§ Work required
Output all the data exactly. Pictures do not belong in the copy.
------ Source material
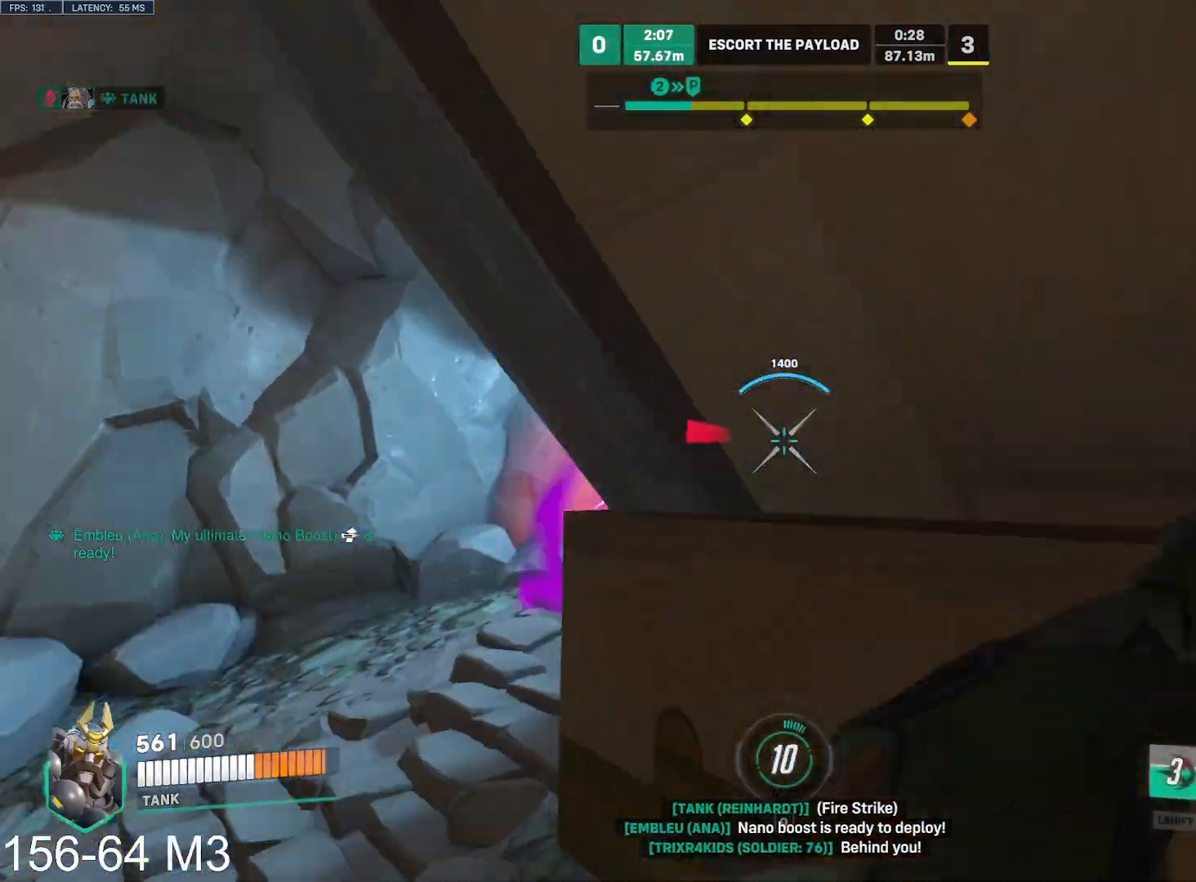
{"keys": ["a", "s"], "mouse": ["right"], "events": [[167, "space", "down"], [217, "mouse_right", "down"], [283, "space", "up"], [333, "mouse_left", "up"]]}
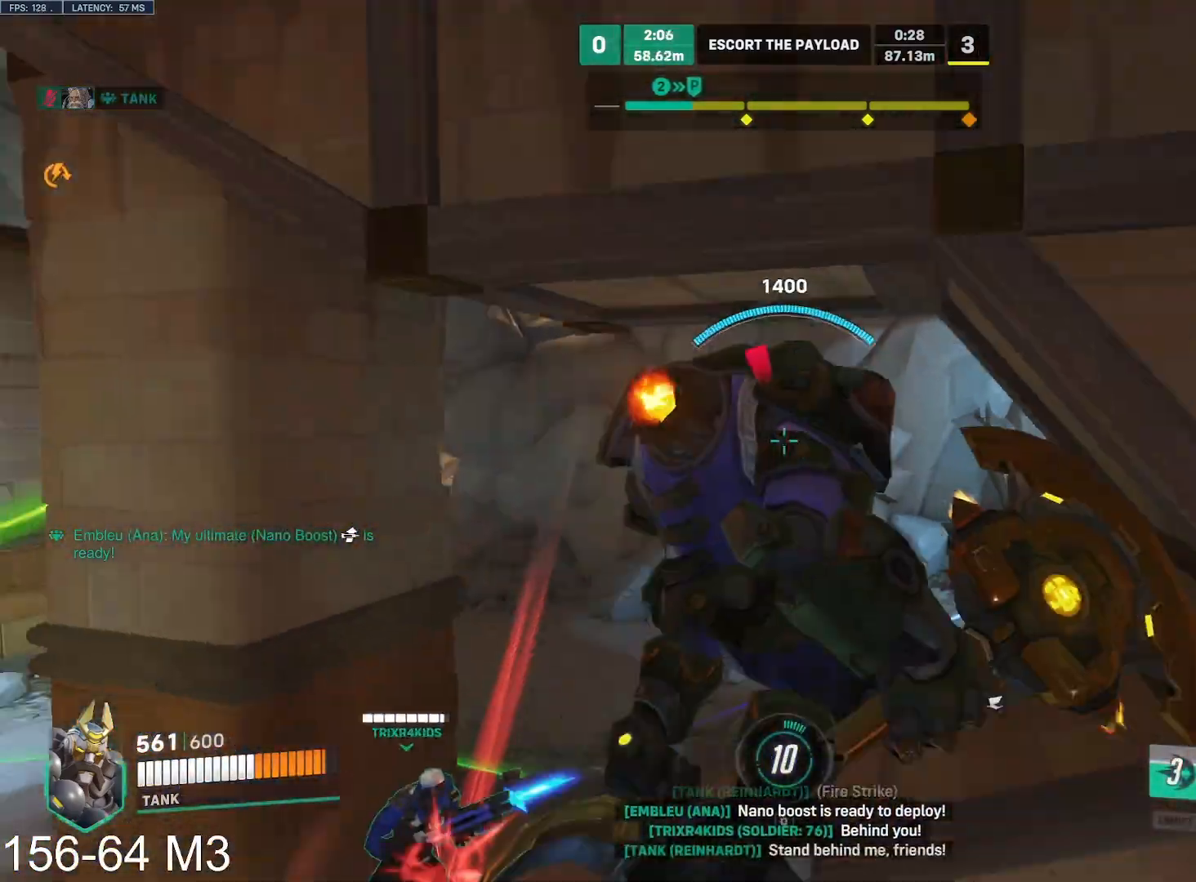
{"keys": ["a"], "mouse": ["left"], "events": [[283, "mouse_right", "up"], [300, "mouse_left", "down"], [317, "s", "up"]]}
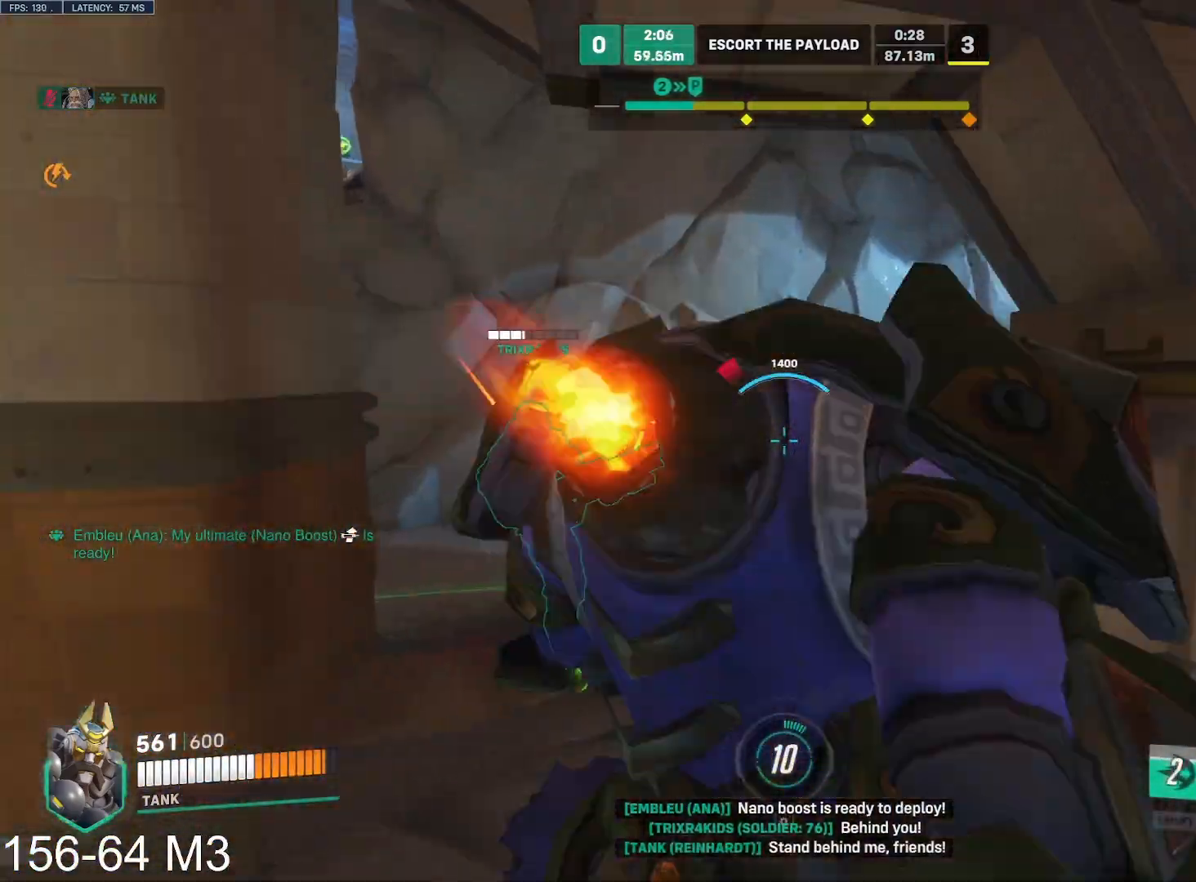
{"keys": ["space", "w"], "mouse": ["left", "right"], "events": [[100, "w", "down"], [333, "a", "up"], [433, "space", "down"], [467, "mouse_right", "down"]]}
------------
§ Answer space
{"keys": ["a", "s"], "mouse": ["right"], "events": [[167, "space", "down"], [217, "mouse_right", "down"], [283, "space", "up"], [333, "mouse_left", "up"]]}
{"keys": ["a"], "mouse": ["left"], "events": [[283, "mouse_right", "up"], [300, "mouse_left", "down"], [317, "s", "up"]]}
{"keys": ["space", "w"], "mouse": ["left", "right"], "events": [[100, "w", "down"], [333, "a", "up"], [433, "space", "down"], [467, "mouse_right", "down"]]}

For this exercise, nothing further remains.